▸ **RECORDED INFORMATION**:
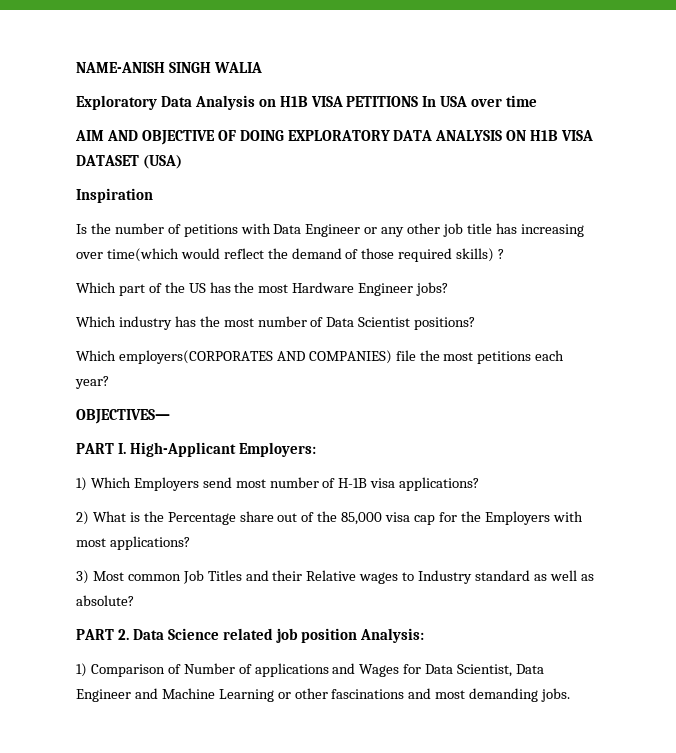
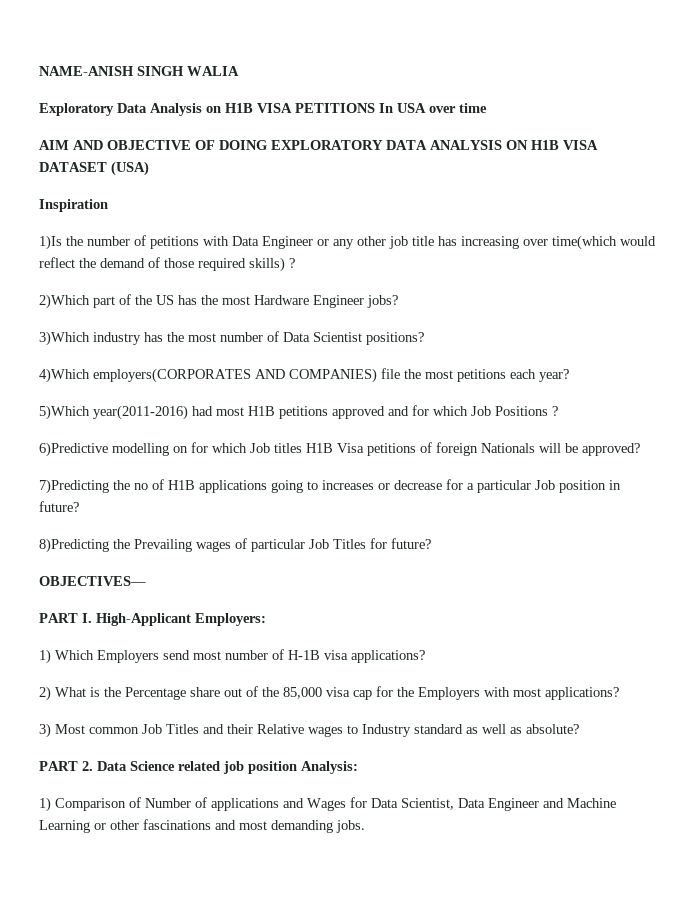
[76,224,87,234] Is -> [39,235,62,250] 1)Is
[76,282,116,293] Which -> [39,294,90,309] 2)Which
[76,316,116,327] Which -> [39,331,90,346] 3)Which
[76,350,116,361] Which -> [39,368,90,383] 4)Which
(109, 382) none -> [39,405,558,420] [39,442,640,457] [39,479,621,494] [39,501,79,512] [39,538,431,553] // 5)Which year(2011-2016) had most H1B petitions approved and for which Job Positions ? // 6)Predictive modelling on for which Job titles H1B Visa petitions of foreign Nationals will be approved? // 7)Predicting the no of H1B applications going to increases or decrease for a particular Job position in future? // 8)Predicting the Prevailing wages of particular Job Titles for future?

▸ **YOUR OBJECTIVE**: Starting with the line that contains "[76,282,116,293] Which ->", write out each line through the end of the listing, exactly as it appears, and include nothing else.

▸ **OUTPUT FOR THIS EXERCISE**:
[76,282,116,293] Which -> [39,294,90,309] 2)Which
[76,316,116,327] Which -> [39,331,90,346] 3)Which
[76,350,116,361] Which -> [39,368,90,383] 4)Which
(109, 382) none -> [39,405,558,420] [39,442,640,457] [39,479,621,494] [39,501,79,512] [39,538,431,553] // 5)Which year(2011-2016) had most H1B petitions approved and for which Job Positions ? // 6)Predictive modelling on for which Job titles H1B Visa petitions of foreign Nationals will be approved? // 7)Predicting the no of H1B applications going to increases or decrease for a particular Job position in future? // 8)Predicting the Prevailing wages of particular Job Titles for future?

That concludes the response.